Text under study:
****************

Two example cases of successful prevention of likely severe hypoglycemia. (
Even though not all hypoglycemic episodes were avoided with this LGS threshold, it is possible that setting a higher LGS threshold of 80 mg/dL (4.4 mmol/L) or 90 mg/dL (5.0 mmol/L) may be successful in reducing low glycemic excursions even further. This may be desirable, for example, in patients prone to hypoglycemia or young children at greater risk for neurocognitive consequences. However, potential hypoglycemia reduction by setting the threshold higher has to be balanced with the occurrence of more LGS alerts. Increasing the overall number of alerts may affect the patient's sensitivity to the alerts and the overall patient acceptance of the device. Instead of raising the LGS threshold levels, implementing a predictive LGS when rapidly falling glucose values predicted to reach the hypoglycemic range would trigger insulin suspension could be even more effective in preventing low glucose. 21
In a 6-h cycle the 2-h suspended insulin delivery is followed by 4 h of basal insulin delivery. In the absence of intervention, this 6-h cycle continues indefinitely. For the period of the study five patients cycled twice, and one patient cycled three times. During the LGS time, there was an elevation in glucose concentration of 68.4±13.1 mg/dL (3.8±0.73 mmol/L) after the 2-h interruption or a rate of approximately 35 mg/dL/h. Reactive ketoacidosis is not to be expected, even in the presence of serious patient errors (e.g., calibration-associated errors). We observed a case of sensor failure due to an extension of the sensor implantation time way beyond the recommended duration. The erroneous low glucose readings due to sensor failure prompted subsequent interruptions in the insulin supply during the night but did not result in diabetic ketoacidosis (Medtronic data on file). The elevated morning glucose could be readily corrected in the morning as would have been the case without LGS.

****************

Given entries:
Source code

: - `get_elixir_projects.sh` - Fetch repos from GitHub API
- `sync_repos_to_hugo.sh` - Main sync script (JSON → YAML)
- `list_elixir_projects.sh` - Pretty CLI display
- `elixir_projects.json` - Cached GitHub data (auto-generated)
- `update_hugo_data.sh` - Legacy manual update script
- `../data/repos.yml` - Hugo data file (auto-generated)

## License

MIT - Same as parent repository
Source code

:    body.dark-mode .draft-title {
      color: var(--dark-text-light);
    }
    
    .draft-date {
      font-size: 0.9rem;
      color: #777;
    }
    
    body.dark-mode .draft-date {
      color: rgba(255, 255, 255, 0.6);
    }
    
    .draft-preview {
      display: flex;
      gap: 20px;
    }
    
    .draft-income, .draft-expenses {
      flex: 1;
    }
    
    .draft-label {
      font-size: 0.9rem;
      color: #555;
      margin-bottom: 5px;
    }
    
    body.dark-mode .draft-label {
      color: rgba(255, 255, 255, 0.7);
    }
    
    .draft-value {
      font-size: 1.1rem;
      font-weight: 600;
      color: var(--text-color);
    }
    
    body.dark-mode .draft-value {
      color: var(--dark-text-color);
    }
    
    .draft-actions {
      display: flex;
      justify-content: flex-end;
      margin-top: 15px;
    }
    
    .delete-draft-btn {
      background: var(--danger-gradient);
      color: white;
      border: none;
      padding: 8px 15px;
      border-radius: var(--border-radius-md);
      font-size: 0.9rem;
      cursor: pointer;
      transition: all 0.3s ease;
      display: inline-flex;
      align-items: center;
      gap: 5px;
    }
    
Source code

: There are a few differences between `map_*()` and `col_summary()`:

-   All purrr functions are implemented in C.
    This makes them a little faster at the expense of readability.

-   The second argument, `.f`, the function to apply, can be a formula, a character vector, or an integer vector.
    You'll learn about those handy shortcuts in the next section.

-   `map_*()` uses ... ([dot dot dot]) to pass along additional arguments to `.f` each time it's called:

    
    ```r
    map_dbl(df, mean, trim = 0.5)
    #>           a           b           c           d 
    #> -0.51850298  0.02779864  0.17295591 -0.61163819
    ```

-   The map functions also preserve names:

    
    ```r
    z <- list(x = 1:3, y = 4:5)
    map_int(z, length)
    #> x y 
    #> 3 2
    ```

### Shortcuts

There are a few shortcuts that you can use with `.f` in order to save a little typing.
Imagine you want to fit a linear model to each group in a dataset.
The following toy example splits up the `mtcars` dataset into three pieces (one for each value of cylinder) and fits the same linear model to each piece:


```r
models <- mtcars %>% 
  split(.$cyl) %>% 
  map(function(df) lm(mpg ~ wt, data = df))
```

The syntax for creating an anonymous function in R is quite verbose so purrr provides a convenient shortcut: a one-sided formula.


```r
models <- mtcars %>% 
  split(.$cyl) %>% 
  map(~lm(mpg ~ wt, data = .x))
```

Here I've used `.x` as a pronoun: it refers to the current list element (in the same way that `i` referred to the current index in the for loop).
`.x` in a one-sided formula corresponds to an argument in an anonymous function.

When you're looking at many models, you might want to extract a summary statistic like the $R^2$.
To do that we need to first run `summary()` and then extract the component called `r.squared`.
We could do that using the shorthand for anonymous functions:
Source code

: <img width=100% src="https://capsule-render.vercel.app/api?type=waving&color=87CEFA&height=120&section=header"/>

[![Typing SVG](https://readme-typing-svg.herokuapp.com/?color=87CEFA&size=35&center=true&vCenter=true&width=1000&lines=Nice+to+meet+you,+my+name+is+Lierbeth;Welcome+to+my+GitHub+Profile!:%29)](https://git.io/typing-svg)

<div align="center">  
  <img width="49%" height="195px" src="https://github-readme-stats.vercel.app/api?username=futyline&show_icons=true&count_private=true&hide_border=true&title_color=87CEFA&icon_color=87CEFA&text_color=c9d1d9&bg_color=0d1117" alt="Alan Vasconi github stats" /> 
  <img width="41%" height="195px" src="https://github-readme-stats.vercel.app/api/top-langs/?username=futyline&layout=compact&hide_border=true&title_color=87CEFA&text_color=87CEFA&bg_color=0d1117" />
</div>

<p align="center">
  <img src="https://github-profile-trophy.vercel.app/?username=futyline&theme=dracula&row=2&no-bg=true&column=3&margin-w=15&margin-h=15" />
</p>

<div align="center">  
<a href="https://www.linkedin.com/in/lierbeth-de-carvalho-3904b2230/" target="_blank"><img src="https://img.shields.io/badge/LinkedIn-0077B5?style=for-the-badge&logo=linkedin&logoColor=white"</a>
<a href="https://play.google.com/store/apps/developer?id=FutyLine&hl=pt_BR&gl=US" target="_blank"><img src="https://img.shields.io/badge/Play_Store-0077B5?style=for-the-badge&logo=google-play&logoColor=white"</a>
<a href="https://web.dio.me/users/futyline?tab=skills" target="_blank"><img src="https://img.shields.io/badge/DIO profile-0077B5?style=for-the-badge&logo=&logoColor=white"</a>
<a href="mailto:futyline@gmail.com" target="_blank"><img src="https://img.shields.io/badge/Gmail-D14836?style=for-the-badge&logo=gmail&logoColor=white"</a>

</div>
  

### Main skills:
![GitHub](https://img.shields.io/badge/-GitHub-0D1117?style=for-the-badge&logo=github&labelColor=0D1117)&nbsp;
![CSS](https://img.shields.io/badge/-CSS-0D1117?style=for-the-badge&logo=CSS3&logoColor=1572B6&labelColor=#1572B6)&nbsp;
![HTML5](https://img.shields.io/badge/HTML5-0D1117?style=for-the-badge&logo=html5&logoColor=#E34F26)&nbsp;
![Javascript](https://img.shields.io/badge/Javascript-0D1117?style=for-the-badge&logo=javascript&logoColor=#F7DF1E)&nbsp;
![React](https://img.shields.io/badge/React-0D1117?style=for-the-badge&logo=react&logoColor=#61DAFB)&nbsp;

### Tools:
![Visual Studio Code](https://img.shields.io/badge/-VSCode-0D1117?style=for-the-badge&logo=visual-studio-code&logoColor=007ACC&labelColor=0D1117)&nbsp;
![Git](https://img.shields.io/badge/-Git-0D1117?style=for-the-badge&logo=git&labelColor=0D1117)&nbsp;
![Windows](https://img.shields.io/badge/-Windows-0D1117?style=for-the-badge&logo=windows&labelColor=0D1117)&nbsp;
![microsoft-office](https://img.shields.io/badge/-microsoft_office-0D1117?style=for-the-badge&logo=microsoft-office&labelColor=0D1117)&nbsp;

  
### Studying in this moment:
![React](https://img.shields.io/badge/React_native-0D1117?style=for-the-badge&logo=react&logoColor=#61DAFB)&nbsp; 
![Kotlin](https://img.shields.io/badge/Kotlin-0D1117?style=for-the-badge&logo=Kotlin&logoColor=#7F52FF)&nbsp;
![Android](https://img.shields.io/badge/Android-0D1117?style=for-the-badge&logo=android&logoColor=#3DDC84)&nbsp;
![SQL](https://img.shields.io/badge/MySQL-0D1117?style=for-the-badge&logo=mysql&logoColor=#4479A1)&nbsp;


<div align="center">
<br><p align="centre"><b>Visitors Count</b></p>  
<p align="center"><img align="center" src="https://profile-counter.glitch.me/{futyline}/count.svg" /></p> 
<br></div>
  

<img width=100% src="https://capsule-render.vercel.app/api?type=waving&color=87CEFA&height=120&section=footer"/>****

****************

Brief 1: Translate into Spanish the following sentence from the passage on low glucose suspend: "In the absence of intervention, this 6-h cycle continues indefinitely."
Brief 2: Give every glucose value that the passage on low glucose suspend expresses in mmol/L.
Brief 3: Write the next part of the passage on low glucose suspend, picking up after its final sentence.

Exercise response 1: En ausencia de intervención, este ciclo de 6 h continúa indefinidamente.

Exercise response 2:
4.4 mmol/L
5.0 mmol/L
3.8±0.73 mmol/L

Exercise response 3:
The rate of LGS activations was higher during the waking hours (6:00 a.m.–10:00 p.m.) compared with sleeping time (10:00 p.m.–6:00 a.m.). Several reasons may account for this. Glycemic variability is generally higher in the daytime, and the alerts were frequently canceled by the patient (Fig. 3). This cancellation explains the high number of LGS alerts not leading to activation of insulin suspension (n=853). As expected, patients reacted by ingesting food, or they interrupted the insulin supply manually, just as the LGS algorithm would have done otherwise (Fig. 3). Afterward, the glucose profile of all patients exhibited an increase of the glucose gradient into the normoglycemic target range. According to our data, it can be assumed that the general usage of LGS without patient intervention would actually represent the best option as manual intervention regularly led to bigger glycemic excursions. This should be investigated in further studies.
In conclusion, the present two-phase study of 2 weeks of SAP therapy only compared with 6 weeks with the enabled LGS displayed a reduction in the frequency of hypoglycemic episodes by using the LGS function in children. The fact that no reactive negative effects on glycemia occurred emphasizes the safety and feasibility of this approach.
Footnotes
Acknowledgments
The study received financial support from Medtronic Germany.
Author Disclosure Statement
This study is an investigator-initiated trial supported by Medtronic Germany. Consumables and Paradigm VEO pumps were supplied by Medtronic. T.D. received honoraria for scientific lectures, consulting fees, and travel reimbursement from Medtronic, Abbott Diabetes Care, DexCom, Roche, Bayer HealthCare, E. Lilly, GSK, sanofi aventis, and NovoNordisk. O.K. received honoraria for scientific lectures and travel reimbursement from Medtronic MiniMed and Bayer HealthCare and consulting fees and travel reimbursement from Lilly Deutschland and NovoNordisk. M.H., H.H., S.G., K.R., S.B., T.W., and S.Z. are employed in hospitals and declare no competing financial interests. R.H. is a self-employed statistician and declares no competing financial interests. A.T. is an employee of Medtronic GmbH Germany.